Copy nothing but the lines below, from the one with "が、著作権者からコンテンツ使用許諾を得た正規版配" through the one with "Atenas · Mykonos", exactly as written; no pictures should appear.
──────────
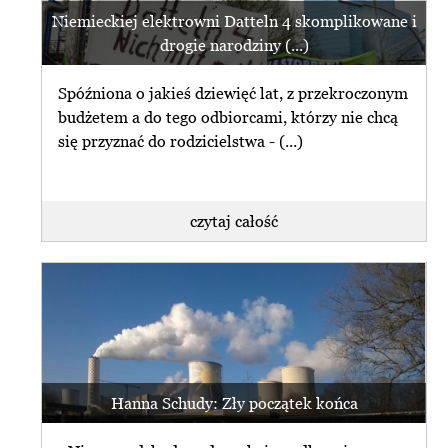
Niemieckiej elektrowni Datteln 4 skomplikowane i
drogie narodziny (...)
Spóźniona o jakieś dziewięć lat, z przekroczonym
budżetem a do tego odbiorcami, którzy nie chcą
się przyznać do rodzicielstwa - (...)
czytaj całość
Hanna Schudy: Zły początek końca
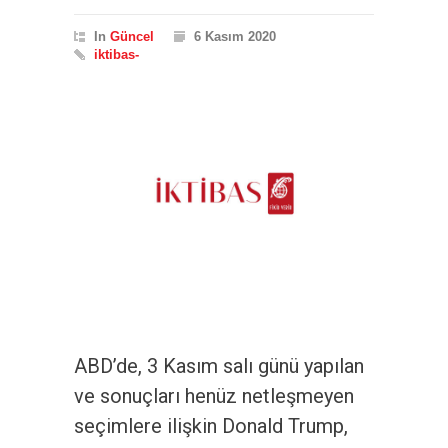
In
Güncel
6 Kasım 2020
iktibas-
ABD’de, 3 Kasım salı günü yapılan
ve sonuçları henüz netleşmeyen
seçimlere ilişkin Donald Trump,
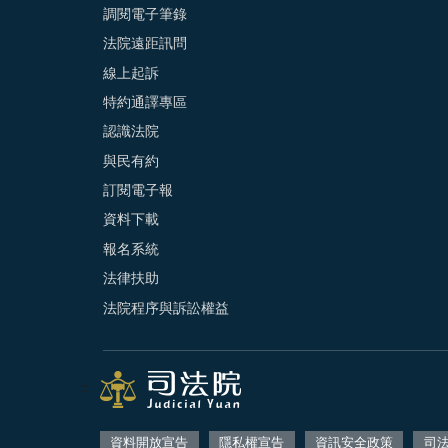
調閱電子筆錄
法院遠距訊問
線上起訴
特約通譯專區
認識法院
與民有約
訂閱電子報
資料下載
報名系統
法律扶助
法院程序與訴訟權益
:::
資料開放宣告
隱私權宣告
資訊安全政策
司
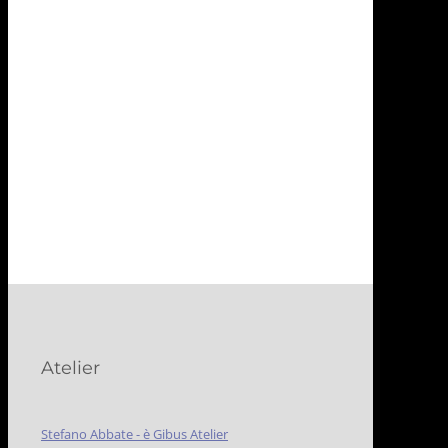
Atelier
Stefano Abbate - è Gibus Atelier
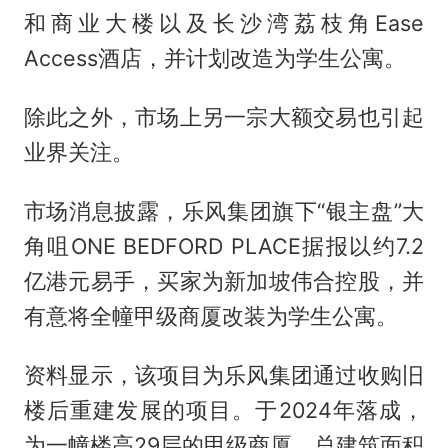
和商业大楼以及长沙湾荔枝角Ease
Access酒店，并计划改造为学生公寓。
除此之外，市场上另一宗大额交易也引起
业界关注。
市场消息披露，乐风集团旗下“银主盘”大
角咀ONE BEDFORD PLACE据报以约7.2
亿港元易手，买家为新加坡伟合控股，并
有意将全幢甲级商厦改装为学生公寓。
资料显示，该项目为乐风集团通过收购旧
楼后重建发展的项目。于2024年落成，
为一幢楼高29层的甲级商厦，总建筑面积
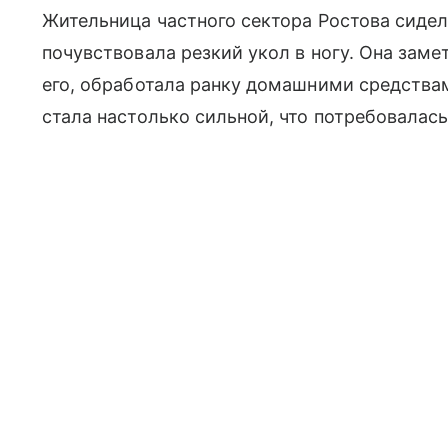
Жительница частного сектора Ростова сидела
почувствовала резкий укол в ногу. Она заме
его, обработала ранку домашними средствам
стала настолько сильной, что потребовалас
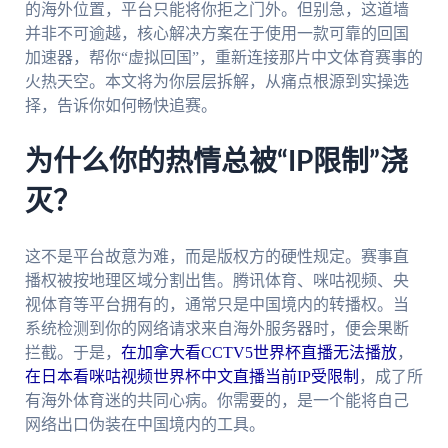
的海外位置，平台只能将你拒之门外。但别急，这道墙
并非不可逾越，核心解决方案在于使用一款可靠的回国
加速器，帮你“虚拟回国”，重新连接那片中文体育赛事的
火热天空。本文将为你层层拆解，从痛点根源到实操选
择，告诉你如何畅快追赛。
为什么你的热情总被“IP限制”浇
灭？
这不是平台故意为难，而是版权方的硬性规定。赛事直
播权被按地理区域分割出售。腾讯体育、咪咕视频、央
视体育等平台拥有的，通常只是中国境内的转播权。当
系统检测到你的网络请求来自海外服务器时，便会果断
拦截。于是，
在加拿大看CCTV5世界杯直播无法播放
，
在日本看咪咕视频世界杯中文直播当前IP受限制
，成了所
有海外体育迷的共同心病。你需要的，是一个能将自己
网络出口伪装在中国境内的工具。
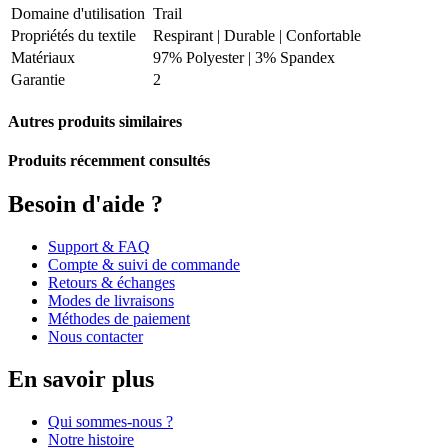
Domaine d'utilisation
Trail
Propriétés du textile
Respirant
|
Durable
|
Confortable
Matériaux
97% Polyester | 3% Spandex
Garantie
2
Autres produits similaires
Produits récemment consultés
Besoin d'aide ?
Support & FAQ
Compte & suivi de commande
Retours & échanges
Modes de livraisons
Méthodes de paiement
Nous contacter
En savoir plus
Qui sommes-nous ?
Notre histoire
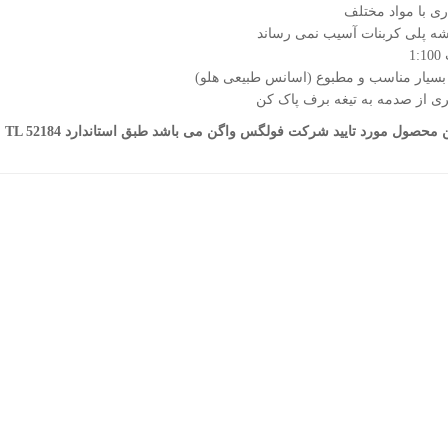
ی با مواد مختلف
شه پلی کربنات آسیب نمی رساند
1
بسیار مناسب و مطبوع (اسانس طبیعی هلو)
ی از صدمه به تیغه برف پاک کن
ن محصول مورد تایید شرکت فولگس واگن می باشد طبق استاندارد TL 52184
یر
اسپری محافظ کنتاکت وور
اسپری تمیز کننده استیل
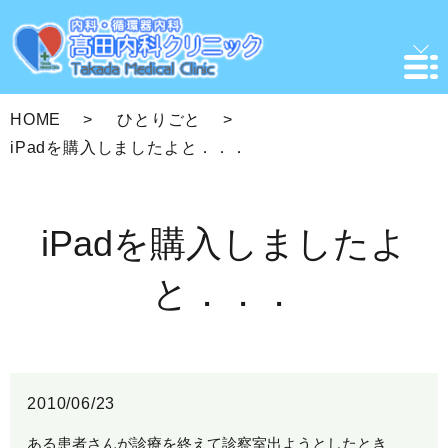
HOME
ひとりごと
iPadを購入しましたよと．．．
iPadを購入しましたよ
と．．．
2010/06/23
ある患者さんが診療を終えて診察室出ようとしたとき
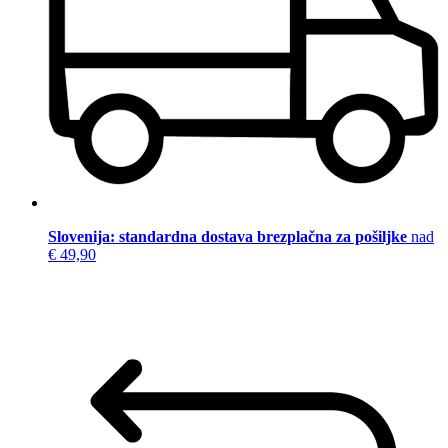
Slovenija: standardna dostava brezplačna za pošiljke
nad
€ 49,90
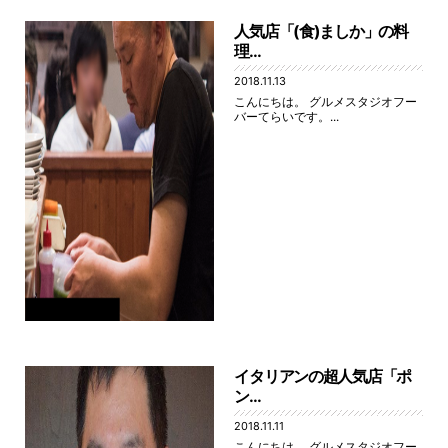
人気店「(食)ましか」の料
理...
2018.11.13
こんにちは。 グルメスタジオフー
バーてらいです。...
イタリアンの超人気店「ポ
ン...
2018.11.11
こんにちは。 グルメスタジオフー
──────────
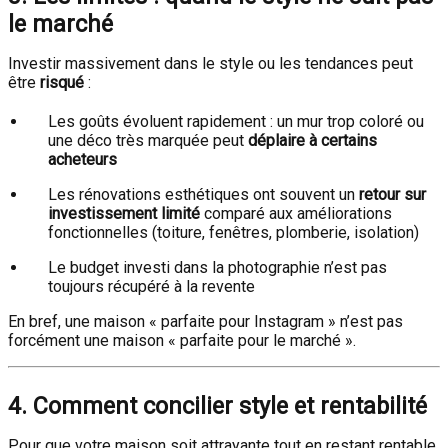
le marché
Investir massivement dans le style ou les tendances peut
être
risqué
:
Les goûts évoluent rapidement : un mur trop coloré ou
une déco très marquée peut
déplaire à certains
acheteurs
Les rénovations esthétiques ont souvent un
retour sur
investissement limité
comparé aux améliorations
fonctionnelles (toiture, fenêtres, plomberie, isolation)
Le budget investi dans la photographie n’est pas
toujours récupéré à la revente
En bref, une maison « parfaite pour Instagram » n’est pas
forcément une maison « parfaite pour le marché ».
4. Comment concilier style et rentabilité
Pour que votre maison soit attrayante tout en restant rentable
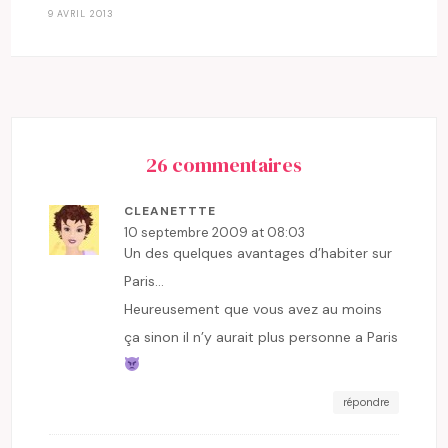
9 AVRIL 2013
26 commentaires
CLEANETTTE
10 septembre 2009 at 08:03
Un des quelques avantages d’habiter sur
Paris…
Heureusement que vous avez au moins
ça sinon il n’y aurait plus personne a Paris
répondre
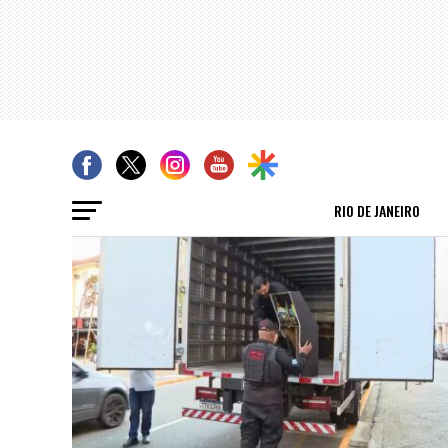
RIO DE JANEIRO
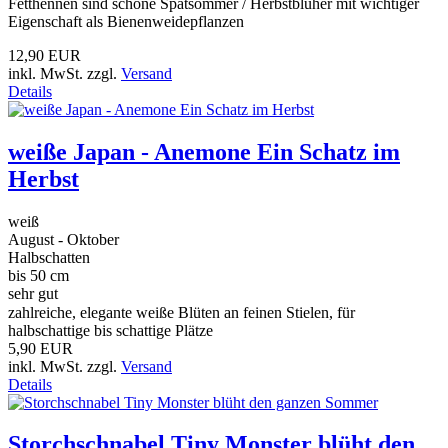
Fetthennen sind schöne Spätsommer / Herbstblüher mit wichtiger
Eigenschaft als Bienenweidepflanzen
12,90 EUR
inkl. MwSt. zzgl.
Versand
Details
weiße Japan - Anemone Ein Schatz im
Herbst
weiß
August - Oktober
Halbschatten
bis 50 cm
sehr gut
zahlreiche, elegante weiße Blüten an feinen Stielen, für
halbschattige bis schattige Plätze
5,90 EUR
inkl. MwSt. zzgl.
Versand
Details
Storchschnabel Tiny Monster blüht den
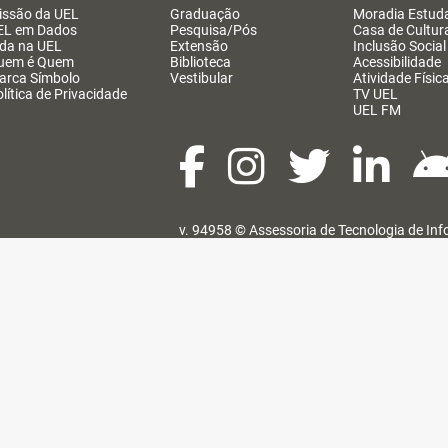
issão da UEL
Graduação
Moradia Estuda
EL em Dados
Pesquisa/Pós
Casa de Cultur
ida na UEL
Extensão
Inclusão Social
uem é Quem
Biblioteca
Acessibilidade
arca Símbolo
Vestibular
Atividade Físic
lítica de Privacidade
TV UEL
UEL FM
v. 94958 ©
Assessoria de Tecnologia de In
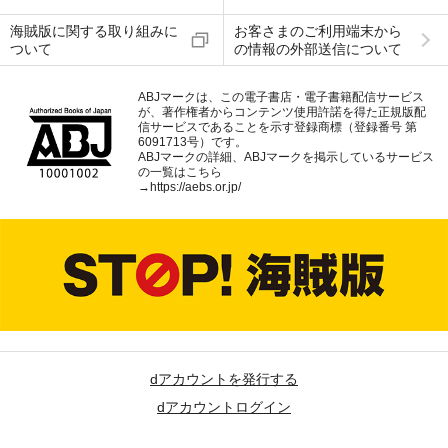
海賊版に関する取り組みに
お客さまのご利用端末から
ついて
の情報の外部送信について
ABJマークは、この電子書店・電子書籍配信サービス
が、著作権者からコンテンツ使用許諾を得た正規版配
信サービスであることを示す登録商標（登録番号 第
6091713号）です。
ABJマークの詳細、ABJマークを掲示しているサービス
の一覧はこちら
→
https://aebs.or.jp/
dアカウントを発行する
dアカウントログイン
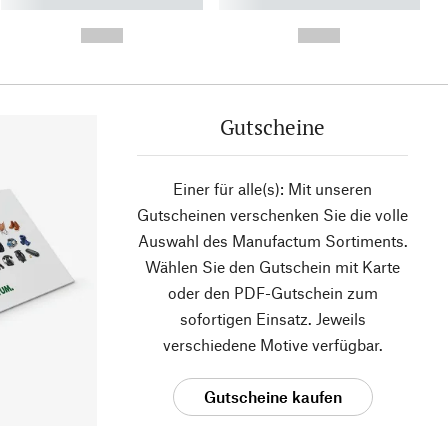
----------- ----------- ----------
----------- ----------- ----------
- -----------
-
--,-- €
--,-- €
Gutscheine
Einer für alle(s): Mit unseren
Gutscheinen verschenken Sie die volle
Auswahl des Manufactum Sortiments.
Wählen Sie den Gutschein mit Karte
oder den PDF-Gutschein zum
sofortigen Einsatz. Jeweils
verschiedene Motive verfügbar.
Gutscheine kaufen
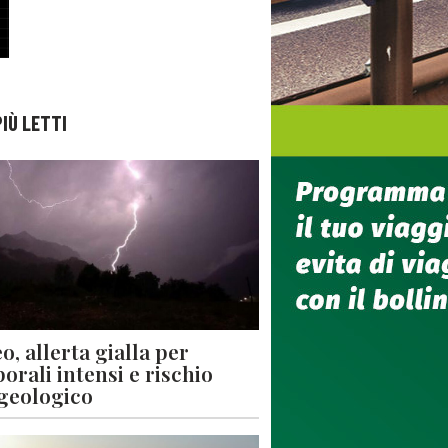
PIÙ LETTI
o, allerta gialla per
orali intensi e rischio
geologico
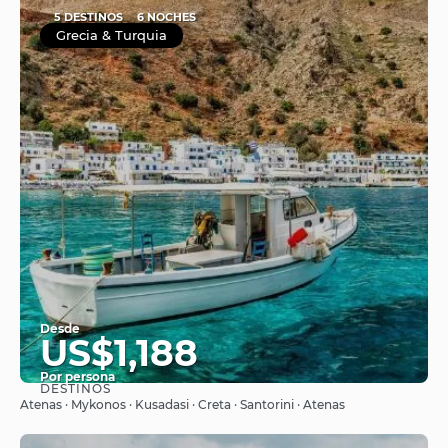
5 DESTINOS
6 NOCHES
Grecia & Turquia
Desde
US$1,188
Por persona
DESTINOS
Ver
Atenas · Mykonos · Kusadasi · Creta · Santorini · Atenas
──────────
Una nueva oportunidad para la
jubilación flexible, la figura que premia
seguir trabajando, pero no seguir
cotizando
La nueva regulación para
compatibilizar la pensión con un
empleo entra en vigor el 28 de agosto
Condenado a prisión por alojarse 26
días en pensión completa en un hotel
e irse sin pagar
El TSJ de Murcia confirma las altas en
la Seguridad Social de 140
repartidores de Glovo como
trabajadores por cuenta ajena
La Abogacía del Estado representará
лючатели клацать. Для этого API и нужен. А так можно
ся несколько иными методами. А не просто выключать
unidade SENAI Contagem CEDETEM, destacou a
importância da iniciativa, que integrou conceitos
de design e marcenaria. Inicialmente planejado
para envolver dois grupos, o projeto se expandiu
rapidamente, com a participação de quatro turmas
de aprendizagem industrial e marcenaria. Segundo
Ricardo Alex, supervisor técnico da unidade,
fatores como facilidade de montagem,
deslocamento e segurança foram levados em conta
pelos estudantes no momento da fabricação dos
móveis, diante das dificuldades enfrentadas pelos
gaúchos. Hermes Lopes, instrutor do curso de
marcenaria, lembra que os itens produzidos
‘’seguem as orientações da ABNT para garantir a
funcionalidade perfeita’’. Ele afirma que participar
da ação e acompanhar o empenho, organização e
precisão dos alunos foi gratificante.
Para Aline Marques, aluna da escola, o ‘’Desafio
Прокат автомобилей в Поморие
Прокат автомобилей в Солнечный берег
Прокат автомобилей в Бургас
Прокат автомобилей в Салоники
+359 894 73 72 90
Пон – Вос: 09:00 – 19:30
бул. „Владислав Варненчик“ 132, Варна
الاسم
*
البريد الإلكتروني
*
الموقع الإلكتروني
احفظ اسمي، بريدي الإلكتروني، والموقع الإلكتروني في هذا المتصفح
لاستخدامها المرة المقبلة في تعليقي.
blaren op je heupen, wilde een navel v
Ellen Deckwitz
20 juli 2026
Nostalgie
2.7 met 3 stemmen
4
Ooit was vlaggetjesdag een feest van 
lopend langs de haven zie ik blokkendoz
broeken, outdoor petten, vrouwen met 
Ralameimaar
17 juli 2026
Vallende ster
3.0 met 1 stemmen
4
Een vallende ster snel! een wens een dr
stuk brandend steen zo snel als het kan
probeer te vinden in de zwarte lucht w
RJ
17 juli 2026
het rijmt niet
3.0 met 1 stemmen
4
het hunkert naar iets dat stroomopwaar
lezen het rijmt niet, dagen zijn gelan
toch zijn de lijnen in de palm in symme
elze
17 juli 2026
──────────
▸ Response:
が、著作権者からコンテンツ使用許諾を得た正規版配
信サービスであることを示す登録商標（登録番号 第
6091713号）です。
ABJマークの詳細、ABJマークを掲示しているサービス
の一覧はこちら
→
https://aebs.or.jp/
dアカウントを発行する
dアカウントログイン
----------- ----------- ----------
----------- ----------- ----------
- -----------
-
--,-- €
--,-- €
Gutscheine
Einer für alle(s): Mit unseren
Gutscheinen verschenken Sie die volle
Auswahl des Manufactum Sortiments.
Wählen Sie den Gutschein mit Karte
oder den PDF-Gutschein zum
sofortigen Einsatz. Jeweils
verschiedene Motive verfügbar.
Gutscheine kaufen
PIÙ LETTI
o, allerta gialla per
orali intensi e rischio
geologico
5 DESTINOS
6 NOCHES
Grecia & Turquia
Desde
US$1,188
Por persona
DESTINOS
Ver
Atenas · Mykonos · Kusadasi · Creta · Santorini · Atenas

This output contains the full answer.